Ilmarinen groaned and pulled his cap still lower over his eyebrows; but he answered not a word.

The Mistress went on with her bantering; she laid salt on the poor man’s wounds and briskly rubbed it in. “Why do you groan so like an ice-floe breaking up at the end of winter? Why do you weep salt tears, extinguishing the fire on my hearth? Have you the toothache, ear-ache, heartache, stomach-ache? Did you eat too much at dinner? Surely, the prince of wizards ought to curb his appetite.”

The Smith’s heart was filled with anger; his brain burned, his cheeks were flushed with shame. Much had he suffered from this woman’s greed and cunning; painfully was he stung by her bitter words. Yet he answered her with becoming gentleness—for was she not the mother of the Maid of Beauty?

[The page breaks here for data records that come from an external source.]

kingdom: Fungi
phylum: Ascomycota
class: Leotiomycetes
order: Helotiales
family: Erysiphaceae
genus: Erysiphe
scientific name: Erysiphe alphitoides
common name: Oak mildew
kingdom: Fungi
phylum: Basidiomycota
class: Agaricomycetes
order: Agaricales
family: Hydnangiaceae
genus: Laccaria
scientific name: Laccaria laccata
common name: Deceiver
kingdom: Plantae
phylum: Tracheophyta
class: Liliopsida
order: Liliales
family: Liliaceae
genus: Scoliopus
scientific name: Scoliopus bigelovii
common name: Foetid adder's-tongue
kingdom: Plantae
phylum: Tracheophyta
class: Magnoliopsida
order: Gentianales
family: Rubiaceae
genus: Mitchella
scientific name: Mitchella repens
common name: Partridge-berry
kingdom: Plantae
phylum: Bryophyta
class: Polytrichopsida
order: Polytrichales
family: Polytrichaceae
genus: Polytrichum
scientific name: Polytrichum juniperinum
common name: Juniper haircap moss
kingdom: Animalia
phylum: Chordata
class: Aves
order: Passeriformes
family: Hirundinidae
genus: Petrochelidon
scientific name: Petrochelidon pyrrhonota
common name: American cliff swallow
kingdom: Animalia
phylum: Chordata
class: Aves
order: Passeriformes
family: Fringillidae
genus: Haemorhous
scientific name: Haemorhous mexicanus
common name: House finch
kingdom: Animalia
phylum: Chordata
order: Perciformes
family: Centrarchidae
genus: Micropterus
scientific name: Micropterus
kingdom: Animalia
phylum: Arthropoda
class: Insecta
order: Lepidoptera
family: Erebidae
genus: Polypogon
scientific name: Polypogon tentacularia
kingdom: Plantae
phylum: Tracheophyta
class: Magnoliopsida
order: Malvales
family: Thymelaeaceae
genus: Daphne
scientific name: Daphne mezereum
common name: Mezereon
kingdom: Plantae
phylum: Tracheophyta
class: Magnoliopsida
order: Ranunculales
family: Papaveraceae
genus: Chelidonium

“I have no ache nor bodily pain,” he said; “but I am sick of this wretched country, this Frozen Land. I am sick of its mists, of its storms, of its long nights and its cheerless days. And, most of all, I am sick of its thankless people.”

“Ah! I understand,” answered the woman; [[103]]and she closed her toothless jaws tightly, restraining her anger. “In other words, you are homesick; your heart is filled with longing for your own country and your own fireside.”